1. Render content in HTML, not JavaScript
Vercel and MERJ's 2024 research showed that pages requiring client-side JavaScript to render their main content are systematically excluded from many AI crawlers. OpenAI's GPTBot and Anthropic's ClaudeBot don't execute JavaScript the way Googlebot does.
Fix: use static site generation (Next.js output: 'export'), server-side rendering, or traditional HTML. The content must be in the initial HTML response, not assembled in the browser.
2-5. Four content patterns that move citations
These four moves compound — none of them is a magic bullet, but together they shift a page from "crawled" to "cited."
- Lead each page with a 50 to 100 word answer paragraph. Plain prose, no marketing fluff, names the entity and answers the implied question.
- Use H2 headings phrased as questions or direct claims ("What does AI automation cost?" beats "Our Pricing").
- Cite verifiable statistics inline with the source name ("Princeton 2024 GEO paper", "Local Falcon May 2025") — never "studies show."
- Add an FAQ block of 5+ Q&A pairs that match real user query language. Use FAQPage JSON-LD to mark it explicitly.
6-8. Schema, sitemap, and llms.txt
AI engines reward machine-readability. Three structural elements every site needs:
- Schema.org JSON-LD on every meaningful page. Article or BlogPosting for blog posts; Service for service pages; Organization once at the site level; FAQPage for FAQ blocks.
- An XML sitemap at /sitemap.xml listing every important URL. Updated automatically on every build.
- A llms.txt at the root curating the 20-60 highest-value URLs with one-sentence annotations. Hint, not enforcement, but signals technical competence.
9-10. Name real things
AI engines build citation graphs around real-world entities. Pages that name disambiguated entities (people, places, organizations, products) get cited more often than pages that talk in abstractions.

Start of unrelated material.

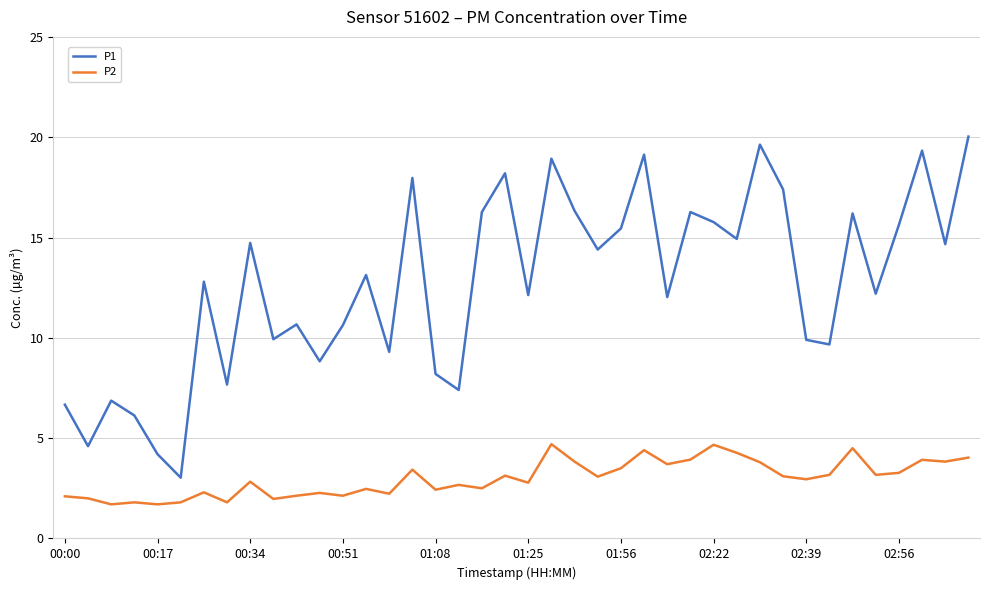

List the series in order of their overall mean, lowest first.

P2, P1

- Name the founder, the town, the products, the clients (with permission). "Tyler Preisser in Hays, Kansas, built a custom CRM for Astrus Insurance" carries more entity weight than "our team helped a Kansas insurance agency."

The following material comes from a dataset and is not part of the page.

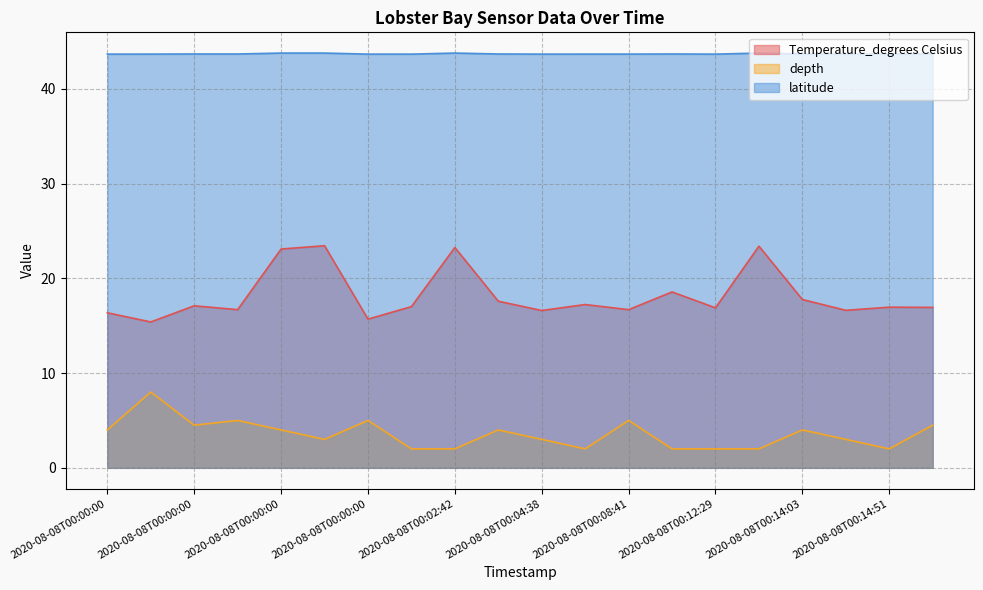

True or false: latitude has a value of 43.7 at 2020-08-08T00:00:00.

True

- Link out to authoritative external entities where relevant (Princeton, Local Falcon, Gartner research). Outbound citations to recognized entities improve your own citation worthiness.
11-12. Dates and identity
AI engines prefer fresh, identity-anchored content over anonymous evergreen copy.

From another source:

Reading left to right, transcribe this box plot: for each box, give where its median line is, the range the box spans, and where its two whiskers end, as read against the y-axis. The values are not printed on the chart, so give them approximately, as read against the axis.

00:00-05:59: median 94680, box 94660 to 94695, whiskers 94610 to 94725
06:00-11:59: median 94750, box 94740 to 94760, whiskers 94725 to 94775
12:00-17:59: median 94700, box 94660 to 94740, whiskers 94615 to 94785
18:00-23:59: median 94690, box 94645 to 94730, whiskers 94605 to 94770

- Add datePublished and dateModified to every Article/BlogPosting page. Update dateModified when content meaningfully changes.
- Establish a canonical author identity. Person schema for the author, sameAs links to verified profiles (LinkedIn, GitHub, professional associations). E-E-A-T (Experience, Expertise, Authoritativeness, Trustworthiness) signals carry weight.
Things that look right but hurt you
A few moves that look like AEO optimization but actually downweight your citations:
- Stuffing FAQ blocks with questions nobody asks. AI engines detect generic LLM-generated Q&A and penalize it.
- Schema markup that contradicts the visible content. Google penalizes structured-data mismatches.
- Hidden text or links intended to influence crawlers but not visible to users.
- Adding 50+ outbound links to appear well-researched. Citation graphs notice link-quality patterns.
- Publishing AI-generated content with no editorial pass. The phrasing patterns are detectable and discounted.